Our blend sums size, athleticism, skill, knowledge, toughness, resilience, teamwork, and more. And when the drink refreshed and satisfied you, did you credit the blender, the ingredients, the milieu? Would you accept one poor quality ingredient and expect great taste? 

Few players have it all. Manufacture better players. 

  • Do we fit players to a system or our system to the players? It's a matter of taste. Small, quick players control the middle of the court. Giants control the ends. 
  • How much offseason contact/coaching is permissible? In our state (MA), at the high school level, it's been none. Post-COVID, adjustments were made, subject to league approval (and disapproved by our league). It's still none. 
  • What "minimum" personnel requirements are needed for antifragility? I contend that we need at least two ball handlers, three scorers, and two rebounders along with credible defense. 
  • Share our teaching video library with players. 
  • Encourage players to study video for at least fifteen minutes a day. Chris Oliver, Coach Zak Boisvert, Coach Nick, Coach Daniel, TeachHoops, and many others share outstanding videos either on their own platforms or YouTube. 

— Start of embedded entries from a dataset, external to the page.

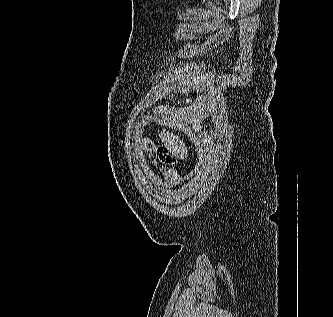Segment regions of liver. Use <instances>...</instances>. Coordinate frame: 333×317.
<instances>
[{"mask_svg": "<svg viewBox=\"0 0 333 317\" xmlns=\"http://www.w3.org/2000/svg\"><path fill=\"white\" fill-rule=\"evenodd\" d=\"M159 137L164 143V146L169 150L172 155L179 159H186L188 156V150L179 136L170 133L169 131L162 130L159 132Z\"/></svg>", "mask_w": 333, "mask_h": 317, "instance_id": "liver-1", "label": "liver"}]
</instances>
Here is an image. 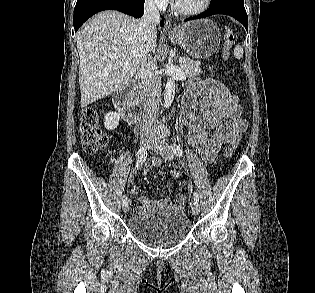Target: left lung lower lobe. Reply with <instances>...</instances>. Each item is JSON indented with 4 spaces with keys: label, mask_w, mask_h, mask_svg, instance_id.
<instances>
[{
    "label": "left lung lower lobe",
    "mask_w": 315,
    "mask_h": 293,
    "mask_svg": "<svg viewBox=\"0 0 315 293\" xmlns=\"http://www.w3.org/2000/svg\"><path fill=\"white\" fill-rule=\"evenodd\" d=\"M214 14H225L234 17L241 22L248 31V16L244 7V1L239 0H224L215 5H212L205 12L188 18V20H194L199 18H205Z\"/></svg>",
    "instance_id": "1"
}]
</instances>
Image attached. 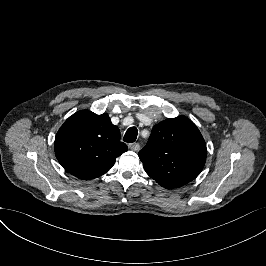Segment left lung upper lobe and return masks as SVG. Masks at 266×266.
Segmentation results:
<instances>
[{
    "mask_svg": "<svg viewBox=\"0 0 266 266\" xmlns=\"http://www.w3.org/2000/svg\"><path fill=\"white\" fill-rule=\"evenodd\" d=\"M138 155L146 173L161 186L172 189L199 175L207 148L195 124L185 116H178L155 125Z\"/></svg>",
    "mask_w": 266,
    "mask_h": 266,
    "instance_id": "1",
    "label": "left lung upper lobe"
}]
</instances>
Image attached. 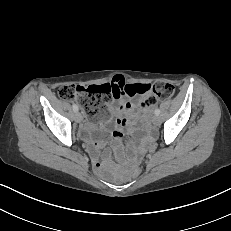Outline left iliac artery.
Instances as JSON below:
<instances>
[{
	"label": "left iliac artery",
	"instance_id": "1",
	"mask_svg": "<svg viewBox=\"0 0 231 231\" xmlns=\"http://www.w3.org/2000/svg\"><path fill=\"white\" fill-rule=\"evenodd\" d=\"M154 113H155V115H159V114H160V110H159V109H156V110L154 111Z\"/></svg>",
	"mask_w": 231,
	"mask_h": 231
}]
</instances>
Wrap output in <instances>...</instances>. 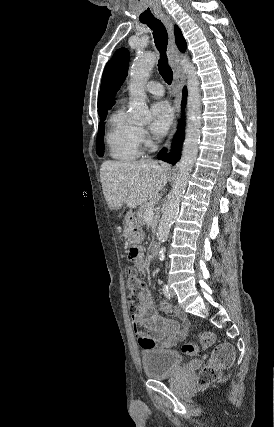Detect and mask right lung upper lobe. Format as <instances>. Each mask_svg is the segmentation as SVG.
Instances as JSON below:
<instances>
[{
	"label": "right lung upper lobe",
	"mask_w": 274,
	"mask_h": 427,
	"mask_svg": "<svg viewBox=\"0 0 274 427\" xmlns=\"http://www.w3.org/2000/svg\"><path fill=\"white\" fill-rule=\"evenodd\" d=\"M175 30V40H176V44L179 48L180 51L184 52L186 50V41L180 31V29L175 25L174 27ZM106 112V109L104 108V106L101 103L100 97H98V113L102 114Z\"/></svg>",
	"instance_id": "1"
}]
</instances>
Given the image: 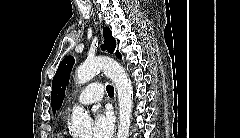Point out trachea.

Coach Boisvert does longer and short video.


Coach Daniel's videos are often a little longer but always engaging. 

Lagniappe: Share several of the best-written books you have read, books compelling us to reread part or all. In no particular order:

Deep Survival by Laurence Gonzales

“The word 'experienced' often refers to someone who's gotten away with doing the wrong thing more frequently than you have.”
― Laurence Gonzales, Deep Survival: Who Lives, Who Dies, and Why

The Boys in the Boat by Dan Brown 

“It is hard to make that boat go as fast as you want to. The enemy, of course, is resistance of the water, as you have to displace the amount of water equal to the weight of men and equipment, but that very water is what supports you and that very enemy is your friend. So is life: the very problems you must overcome also support you and make you stronger in overcoming them. —George Yeoman Pocock”
― Daniel James Brown, The Boys in the Boat: Nine Americans and Their Epic Quest for Gold at the 1936 Berlin Olympics

In These Girls, Hope Is a Muscle by Madeleine Blais

"The college kids stroll down the main drag, South Pleasant Street, with an air of entitlement; souls afloat in the ocean of knowledge." - Madeleine Blais

The Peregrine by J.A. Baker

“Fear releases power. Man might be more tolerable, less fractious and smug, if he had more to fear. I do not mean fear of the intangible, the suffocation of the introvert, but physical fear, cold sweating fear for one's life, fear of the unseen menacing beast, imminent, bristly, tusked and terrible, ravening for one's own hot saline blood.”